What's in it for we?

'We-Think' is the phrase adopted by Charles Leadbeater to describe the exponential growth in collective thinking. One of the major examples that Leadbeater mentions are the development of Linux and the creation of the internet encyclopedia Wikipedia.

Leadbeater views the development of Linux and open source software as the most impressive example of We Think. As Leadbeater points out open source is software that nobody owns, everyone can use and anyone can improve. Open source licensing is a way to hold ideas and information in common in a way that can encourage mass collaborative innovation.

The book points to the development of a Pro-Am culture where large groups of committed and knowledgeable amateurs, often unpaid, create highly collaborative forms of organisation ‘..doing jobs previously reserved for professionals’. It is a trend that could explode in the coming years. According to research over a billion people in Asia and South America will access the internet over the next 10 years.

Organise your own revolution

One of the interesting reflections is how open source software is co-ordinated. Rather than being centrally organized people organise themselves to the tasks they think need doing and for which they have the skills. This self-distribution according to Leadbeater is far cheaper and innovative than a centrally planned division of labour.

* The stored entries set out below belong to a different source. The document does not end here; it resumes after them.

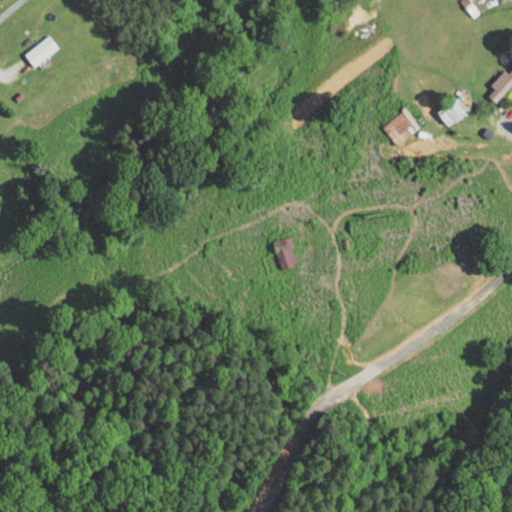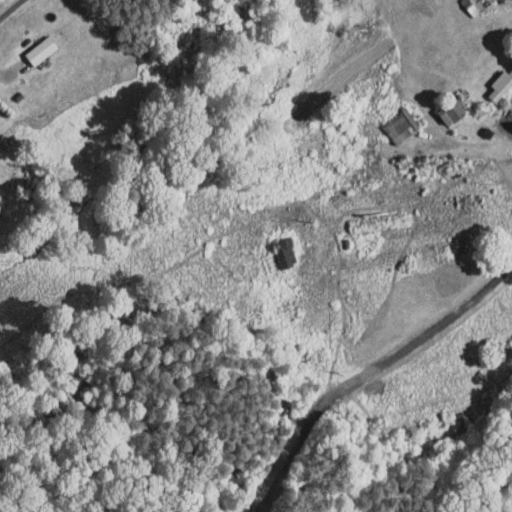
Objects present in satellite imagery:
road: (8, 7)
building: (30, 44)
road: (7, 69)
building: (495, 76)
building: (441, 106)
building: (389, 120)
building: (274, 246)
road: (500, 265)
road: (352, 382)
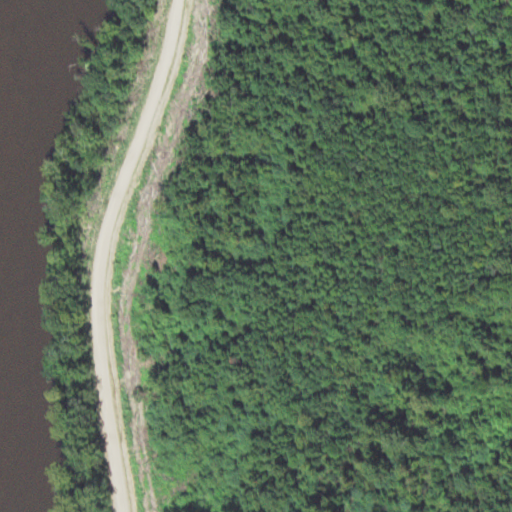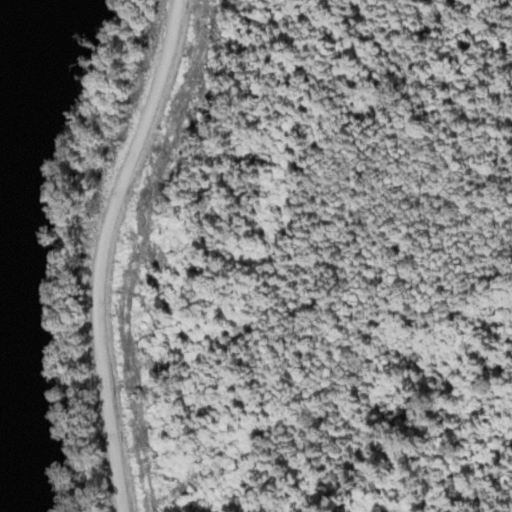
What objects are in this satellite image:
river: (5, 255)
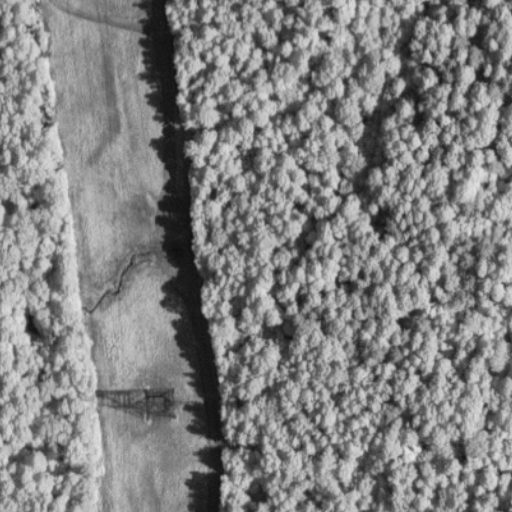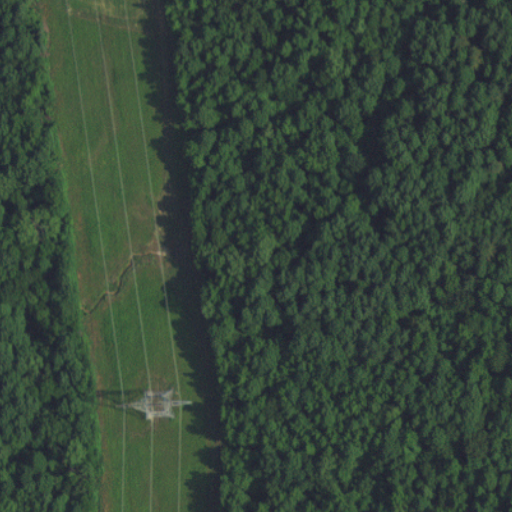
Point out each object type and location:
power tower: (159, 404)
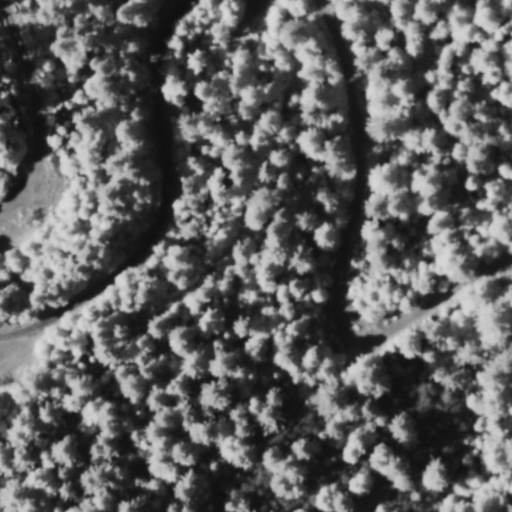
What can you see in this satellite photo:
road: (19, 102)
road: (158, 200)
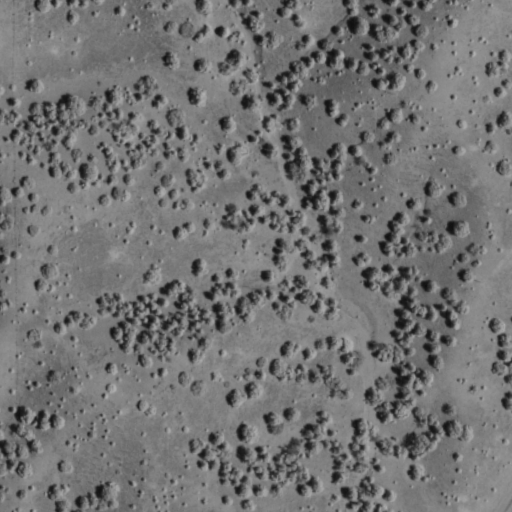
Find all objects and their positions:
road: (505, 501)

What's in it for learning?

In the world of learning mass collaboration and open source software are having a significant impact. Google is effectively searching a vast array of information and knowledge that people are prepared to share on the internet. You can always stop Google indexing your web pages but then it is likely very few people will ever see what you have written. Open source is also having an impact through software such as Moodle, the freely downloadable learning management system. Last year’s E-Learning Guild report revealed that a quarter of small and medium sized enterprises in the US were using Moodle. We at Kineo believe this trend can only continue, as more software becomes open source in the learning space.

Wikis are not books...

The book itself can feel unwieldy. Maybe because of the way the book was created in part through a wiki, there are very many diverse issues explored and it feels that sometimes Leadbeater is struggling to wrap them together. However, this is an impressive attempt to get to grips with the forces that are shaping the way people collaborate and fundamentally we agree: you are what you share.